Long Documents

Monday, February 21, 2011

Songdo, Korea A Model City For Honduras?

Juan Orlando Hernandez has a facebook page in which he chronicles the 63 person Honduran delegation's trip through Asia to visit model cities. First up is Songdo, Korea, or more properly, SongdoIDB.

Songdo is an international business district of 1500 acres (or 6 square kilometers) built on reclaimed land along Incheon's waterfront. It is part of the Incheon Free Economic Zone. It is a planned city developed by Gate International and POSCO E&C. The master plan developed by the design firm Kohn Pederson Fox includes 100 million square feet of commercial office space, retail shops, hotels, residences, schools and cultural facilities. There are currently $10 billion invested in its development. Its first phase opened in August 2009.

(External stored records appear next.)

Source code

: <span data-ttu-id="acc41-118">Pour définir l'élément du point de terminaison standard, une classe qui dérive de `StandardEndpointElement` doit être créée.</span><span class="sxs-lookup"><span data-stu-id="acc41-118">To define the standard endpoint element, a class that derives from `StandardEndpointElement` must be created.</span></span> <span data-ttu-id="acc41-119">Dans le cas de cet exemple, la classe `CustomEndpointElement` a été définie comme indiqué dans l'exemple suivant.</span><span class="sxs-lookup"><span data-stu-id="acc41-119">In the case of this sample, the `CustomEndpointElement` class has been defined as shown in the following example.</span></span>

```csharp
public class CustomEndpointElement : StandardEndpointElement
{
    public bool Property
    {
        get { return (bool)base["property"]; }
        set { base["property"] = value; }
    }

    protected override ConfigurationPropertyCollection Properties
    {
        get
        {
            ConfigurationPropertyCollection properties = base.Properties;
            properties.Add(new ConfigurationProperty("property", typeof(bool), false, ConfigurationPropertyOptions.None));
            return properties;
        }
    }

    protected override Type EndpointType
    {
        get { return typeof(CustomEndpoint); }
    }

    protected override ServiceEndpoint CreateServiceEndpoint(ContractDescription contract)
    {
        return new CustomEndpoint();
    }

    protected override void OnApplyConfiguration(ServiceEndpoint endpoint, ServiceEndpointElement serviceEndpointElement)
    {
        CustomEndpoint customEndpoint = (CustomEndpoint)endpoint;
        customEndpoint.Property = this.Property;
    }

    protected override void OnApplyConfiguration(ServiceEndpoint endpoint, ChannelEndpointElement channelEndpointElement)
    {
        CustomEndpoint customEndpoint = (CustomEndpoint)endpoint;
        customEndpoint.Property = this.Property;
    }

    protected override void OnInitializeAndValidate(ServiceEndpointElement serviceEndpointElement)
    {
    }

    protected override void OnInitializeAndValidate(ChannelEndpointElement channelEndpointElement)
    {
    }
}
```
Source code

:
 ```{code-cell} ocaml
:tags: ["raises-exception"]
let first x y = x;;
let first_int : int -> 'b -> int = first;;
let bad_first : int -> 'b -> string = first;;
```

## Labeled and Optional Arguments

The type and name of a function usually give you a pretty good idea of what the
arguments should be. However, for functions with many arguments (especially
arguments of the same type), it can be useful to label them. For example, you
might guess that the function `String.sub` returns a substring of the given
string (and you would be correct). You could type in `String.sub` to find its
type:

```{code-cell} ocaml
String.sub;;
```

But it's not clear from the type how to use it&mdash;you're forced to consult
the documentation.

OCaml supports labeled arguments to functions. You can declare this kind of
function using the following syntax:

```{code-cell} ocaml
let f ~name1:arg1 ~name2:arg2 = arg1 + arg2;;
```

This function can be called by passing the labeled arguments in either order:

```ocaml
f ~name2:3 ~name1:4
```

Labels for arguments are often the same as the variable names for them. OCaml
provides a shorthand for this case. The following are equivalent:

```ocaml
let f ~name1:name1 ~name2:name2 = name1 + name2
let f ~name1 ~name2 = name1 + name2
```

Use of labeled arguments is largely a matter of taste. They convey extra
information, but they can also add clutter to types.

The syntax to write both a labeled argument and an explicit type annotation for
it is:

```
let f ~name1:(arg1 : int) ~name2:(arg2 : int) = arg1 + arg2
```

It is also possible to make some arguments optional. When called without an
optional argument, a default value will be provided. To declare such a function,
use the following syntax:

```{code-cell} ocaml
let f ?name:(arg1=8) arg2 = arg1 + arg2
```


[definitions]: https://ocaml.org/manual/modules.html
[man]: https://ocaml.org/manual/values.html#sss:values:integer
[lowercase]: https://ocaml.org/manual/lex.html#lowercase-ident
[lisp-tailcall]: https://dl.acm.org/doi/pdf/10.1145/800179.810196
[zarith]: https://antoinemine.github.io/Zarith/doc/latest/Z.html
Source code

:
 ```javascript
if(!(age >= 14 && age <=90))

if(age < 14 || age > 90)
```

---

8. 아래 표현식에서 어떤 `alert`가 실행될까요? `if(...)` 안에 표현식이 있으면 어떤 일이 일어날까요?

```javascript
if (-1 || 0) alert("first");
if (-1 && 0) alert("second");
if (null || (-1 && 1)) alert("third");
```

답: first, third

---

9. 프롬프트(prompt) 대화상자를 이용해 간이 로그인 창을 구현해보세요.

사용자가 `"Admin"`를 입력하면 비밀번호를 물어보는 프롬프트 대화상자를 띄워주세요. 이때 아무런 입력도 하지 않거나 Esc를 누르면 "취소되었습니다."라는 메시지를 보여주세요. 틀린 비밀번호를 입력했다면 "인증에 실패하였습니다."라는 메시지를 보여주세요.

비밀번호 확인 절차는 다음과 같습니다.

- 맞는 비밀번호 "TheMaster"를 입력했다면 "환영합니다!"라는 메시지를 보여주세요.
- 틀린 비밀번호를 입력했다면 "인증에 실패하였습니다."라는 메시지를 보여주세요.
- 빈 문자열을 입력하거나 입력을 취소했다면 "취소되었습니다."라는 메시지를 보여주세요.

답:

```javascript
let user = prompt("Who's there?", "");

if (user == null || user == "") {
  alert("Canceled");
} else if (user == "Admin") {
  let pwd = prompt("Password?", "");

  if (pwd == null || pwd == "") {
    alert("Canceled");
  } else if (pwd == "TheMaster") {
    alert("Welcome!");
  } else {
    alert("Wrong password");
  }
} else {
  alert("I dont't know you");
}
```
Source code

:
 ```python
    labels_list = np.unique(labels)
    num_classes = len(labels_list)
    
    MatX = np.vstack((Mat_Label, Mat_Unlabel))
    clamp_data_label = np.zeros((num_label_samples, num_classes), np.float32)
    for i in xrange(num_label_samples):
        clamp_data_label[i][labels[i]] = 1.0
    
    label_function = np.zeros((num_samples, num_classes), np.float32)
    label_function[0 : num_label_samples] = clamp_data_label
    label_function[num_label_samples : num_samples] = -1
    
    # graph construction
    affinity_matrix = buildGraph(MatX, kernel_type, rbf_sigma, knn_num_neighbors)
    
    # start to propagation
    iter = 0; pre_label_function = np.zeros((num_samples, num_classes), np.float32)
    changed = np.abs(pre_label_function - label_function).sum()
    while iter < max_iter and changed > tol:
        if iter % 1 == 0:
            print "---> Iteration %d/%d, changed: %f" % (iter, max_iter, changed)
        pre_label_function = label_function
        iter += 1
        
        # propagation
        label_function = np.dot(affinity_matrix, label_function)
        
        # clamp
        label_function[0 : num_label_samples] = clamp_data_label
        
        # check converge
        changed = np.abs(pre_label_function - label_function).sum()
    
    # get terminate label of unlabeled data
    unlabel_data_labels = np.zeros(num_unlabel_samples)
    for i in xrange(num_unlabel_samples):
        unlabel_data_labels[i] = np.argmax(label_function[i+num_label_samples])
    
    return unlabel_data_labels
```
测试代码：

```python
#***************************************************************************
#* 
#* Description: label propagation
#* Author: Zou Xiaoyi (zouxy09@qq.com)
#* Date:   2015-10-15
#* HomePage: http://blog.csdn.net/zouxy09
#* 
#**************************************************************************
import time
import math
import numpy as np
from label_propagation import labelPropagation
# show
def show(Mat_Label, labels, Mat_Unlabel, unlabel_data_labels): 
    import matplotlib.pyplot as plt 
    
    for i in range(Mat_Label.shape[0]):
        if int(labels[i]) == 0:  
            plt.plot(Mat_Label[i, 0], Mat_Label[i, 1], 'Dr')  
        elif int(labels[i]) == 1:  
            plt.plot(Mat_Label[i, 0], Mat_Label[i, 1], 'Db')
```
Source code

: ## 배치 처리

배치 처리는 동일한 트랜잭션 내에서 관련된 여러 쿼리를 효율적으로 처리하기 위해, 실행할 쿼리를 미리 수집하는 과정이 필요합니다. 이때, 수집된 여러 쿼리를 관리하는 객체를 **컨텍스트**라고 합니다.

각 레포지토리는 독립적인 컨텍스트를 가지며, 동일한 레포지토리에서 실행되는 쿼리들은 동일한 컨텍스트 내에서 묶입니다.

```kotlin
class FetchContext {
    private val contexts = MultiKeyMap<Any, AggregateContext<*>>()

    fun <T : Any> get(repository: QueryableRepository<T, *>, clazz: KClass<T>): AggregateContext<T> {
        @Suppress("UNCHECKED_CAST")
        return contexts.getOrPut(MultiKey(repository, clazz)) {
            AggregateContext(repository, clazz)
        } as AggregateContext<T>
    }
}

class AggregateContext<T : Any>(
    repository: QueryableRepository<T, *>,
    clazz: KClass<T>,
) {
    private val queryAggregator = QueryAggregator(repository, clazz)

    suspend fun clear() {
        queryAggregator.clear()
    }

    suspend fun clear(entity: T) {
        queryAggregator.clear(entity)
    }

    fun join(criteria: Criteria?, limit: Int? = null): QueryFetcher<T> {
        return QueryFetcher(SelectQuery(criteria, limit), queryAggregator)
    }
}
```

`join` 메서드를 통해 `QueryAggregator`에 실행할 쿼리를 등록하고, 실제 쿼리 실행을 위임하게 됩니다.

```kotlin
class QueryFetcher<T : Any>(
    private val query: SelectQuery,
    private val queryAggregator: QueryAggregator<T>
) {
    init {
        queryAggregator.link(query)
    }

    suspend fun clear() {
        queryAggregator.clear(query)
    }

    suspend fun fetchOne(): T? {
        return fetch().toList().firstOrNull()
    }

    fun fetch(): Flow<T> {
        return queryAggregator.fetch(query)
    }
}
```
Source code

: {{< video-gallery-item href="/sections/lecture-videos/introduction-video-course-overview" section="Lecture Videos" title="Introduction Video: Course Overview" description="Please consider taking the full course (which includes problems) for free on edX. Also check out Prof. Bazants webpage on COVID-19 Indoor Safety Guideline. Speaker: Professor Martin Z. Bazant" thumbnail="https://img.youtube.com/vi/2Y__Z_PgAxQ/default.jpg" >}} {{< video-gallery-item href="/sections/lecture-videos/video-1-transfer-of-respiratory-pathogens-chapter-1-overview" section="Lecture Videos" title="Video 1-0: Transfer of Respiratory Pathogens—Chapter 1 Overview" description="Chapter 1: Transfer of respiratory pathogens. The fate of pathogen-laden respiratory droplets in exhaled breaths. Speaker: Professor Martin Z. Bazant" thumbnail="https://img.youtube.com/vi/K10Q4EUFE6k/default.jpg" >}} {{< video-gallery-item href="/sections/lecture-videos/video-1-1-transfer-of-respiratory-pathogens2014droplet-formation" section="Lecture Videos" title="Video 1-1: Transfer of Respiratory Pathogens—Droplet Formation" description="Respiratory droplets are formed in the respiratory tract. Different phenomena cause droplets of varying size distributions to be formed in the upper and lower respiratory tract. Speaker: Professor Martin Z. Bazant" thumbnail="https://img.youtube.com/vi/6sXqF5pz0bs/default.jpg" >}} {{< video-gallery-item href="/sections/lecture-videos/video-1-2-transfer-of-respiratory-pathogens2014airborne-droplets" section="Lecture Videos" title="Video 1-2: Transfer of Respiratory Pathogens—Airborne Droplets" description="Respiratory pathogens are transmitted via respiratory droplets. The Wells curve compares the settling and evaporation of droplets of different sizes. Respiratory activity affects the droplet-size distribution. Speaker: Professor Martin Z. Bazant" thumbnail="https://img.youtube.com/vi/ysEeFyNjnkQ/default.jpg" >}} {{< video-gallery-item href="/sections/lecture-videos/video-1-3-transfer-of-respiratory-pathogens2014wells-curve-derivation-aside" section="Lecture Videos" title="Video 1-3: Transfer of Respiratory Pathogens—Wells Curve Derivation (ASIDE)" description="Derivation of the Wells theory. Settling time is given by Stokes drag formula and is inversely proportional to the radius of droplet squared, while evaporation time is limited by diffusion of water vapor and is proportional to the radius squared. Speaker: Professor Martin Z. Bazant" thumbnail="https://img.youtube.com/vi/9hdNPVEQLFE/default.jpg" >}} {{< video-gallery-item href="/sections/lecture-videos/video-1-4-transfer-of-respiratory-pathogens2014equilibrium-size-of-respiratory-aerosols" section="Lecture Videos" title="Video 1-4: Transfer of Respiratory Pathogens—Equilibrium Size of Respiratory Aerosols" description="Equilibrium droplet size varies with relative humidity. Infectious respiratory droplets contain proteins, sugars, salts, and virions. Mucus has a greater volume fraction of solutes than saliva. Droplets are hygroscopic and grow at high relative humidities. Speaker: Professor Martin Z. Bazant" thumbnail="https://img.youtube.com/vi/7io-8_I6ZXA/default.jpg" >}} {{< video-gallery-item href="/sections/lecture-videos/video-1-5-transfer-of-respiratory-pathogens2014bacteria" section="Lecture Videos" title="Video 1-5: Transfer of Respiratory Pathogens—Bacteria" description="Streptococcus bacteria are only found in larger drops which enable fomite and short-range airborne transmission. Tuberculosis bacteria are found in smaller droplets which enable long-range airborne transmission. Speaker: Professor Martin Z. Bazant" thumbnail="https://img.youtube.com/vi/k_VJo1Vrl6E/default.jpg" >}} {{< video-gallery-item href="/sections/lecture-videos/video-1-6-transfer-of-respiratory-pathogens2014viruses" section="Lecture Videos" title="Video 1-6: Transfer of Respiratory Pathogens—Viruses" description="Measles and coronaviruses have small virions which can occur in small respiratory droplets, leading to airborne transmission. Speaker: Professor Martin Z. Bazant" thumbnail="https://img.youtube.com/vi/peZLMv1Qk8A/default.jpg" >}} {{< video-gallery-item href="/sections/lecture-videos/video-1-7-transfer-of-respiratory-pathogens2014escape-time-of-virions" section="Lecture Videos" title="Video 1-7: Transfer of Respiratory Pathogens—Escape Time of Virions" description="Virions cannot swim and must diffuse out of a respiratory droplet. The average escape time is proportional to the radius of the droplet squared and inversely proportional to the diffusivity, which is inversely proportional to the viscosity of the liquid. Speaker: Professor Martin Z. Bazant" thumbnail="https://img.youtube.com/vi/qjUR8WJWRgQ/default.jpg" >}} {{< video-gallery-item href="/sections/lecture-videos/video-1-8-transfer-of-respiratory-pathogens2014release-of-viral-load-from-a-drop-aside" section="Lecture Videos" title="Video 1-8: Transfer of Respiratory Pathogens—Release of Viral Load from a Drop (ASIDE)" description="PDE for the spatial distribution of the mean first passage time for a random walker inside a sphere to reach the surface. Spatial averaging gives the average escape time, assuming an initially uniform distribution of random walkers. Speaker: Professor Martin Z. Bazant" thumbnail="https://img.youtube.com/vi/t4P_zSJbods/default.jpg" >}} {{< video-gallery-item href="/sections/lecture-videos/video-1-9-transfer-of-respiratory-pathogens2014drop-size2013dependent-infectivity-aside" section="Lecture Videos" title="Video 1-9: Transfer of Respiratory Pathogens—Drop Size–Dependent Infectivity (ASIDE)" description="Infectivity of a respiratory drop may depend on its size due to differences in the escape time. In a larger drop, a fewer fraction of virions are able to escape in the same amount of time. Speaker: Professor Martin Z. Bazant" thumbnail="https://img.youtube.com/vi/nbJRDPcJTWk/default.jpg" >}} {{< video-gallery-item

So why Songdo in Korea. The key here is the location. It lacks its own airport, but is only 15 minutes away from Incheon's international airport. From there, all the major business centers of Asia are close by. As their website says,
3.5 hours to a third of the world's population,

for which they call it an "Aerotropolis".

It is scheduled, when fully built, to have 22,500 luxury condominiums giving it a population density as great as, or greater than Tokyo (5600 people per square kilometer). Public and private schools will serve the populace, and it will have its own state of the art hospital system.
Residents can shop in an opulent retail mall or stroll through picturesque local markets.


But how exactly is this a model city in Paul Romer's sense and how will it help develop Honduras?

It is office space, not manufacturing. Its goal is to attract businesses to locate offices in it. It will provide only luxury housing, golf courses, charter schools and hospitals, and by its own description, "opulent malls". This is meant to cater to the rich.

The jobs created by such a city located in Honduras would be service jobs, store clerks, office cleaning staff and support staff, groundskeepers, caddy's for the golf course, and none of the people filling these jobs would benefit from the schools or the hospital, which are for residents. These kinds of jobs would be filled by non-residents.

And that brings up another factor in Songdo's success, its locate in a major metropolitan area, to provide the labor, connectivity, and service infrastructure that such a development requires to be successful. Such a development in Honduras would need to be located within commute distance of a major urban center like Tegucigalpa or San Pedro Sula, not the locations currently being discussed.

In some ways, Songdo is reminiscent of the Bahia de Tela resort project being implemented near Triunfo de la Cruz, Atlantida. The plan there is for up to five luxury resorts, housing, and a golf course. The Bahia de Tela resort project will not succeed without a place for its labor force to live nearby. It will need more semi-skilled and skilled labor than Tela and Triunfo residents can provide.

Songdo's success is predicated on its location as a central hub for businesses wanting to do business in all of north Asia, which houses a large segment of the world population. Honduras could be a hub for business, but likely only for Central America and perhaps northern South America, and it would have to develop better air service to do that. TACA airlines serves Central America well, but not frequently enough, from Honduras.

And then there's the infrastructure questions. Korea has sufficient reliable electricity, water, sewer, and so forth. Honduras does not, so all those infrastructure necessities would have to be added to any Honduran similar development.

Songdo is not a model city in Paul Romer's sense. It neither has, nor requires, its own rules, laws, or constitutional exceptions. It is an international business district located within a developed metropolitan area, leveraging that development, to provide luxury services to businesses.

Songdo functions within the laws of Korea, not outside them. Korea chose to modify their local laws to fit international business standards, not come up with new laws that only function within the Incheon Free Economic Zone.

Songdo seems like an interesting place to live, if you can afford it, but we don't see it as a viable model for development in Honduras precisely because of the way it leverages its location and the surrounding metropolitan area. Next?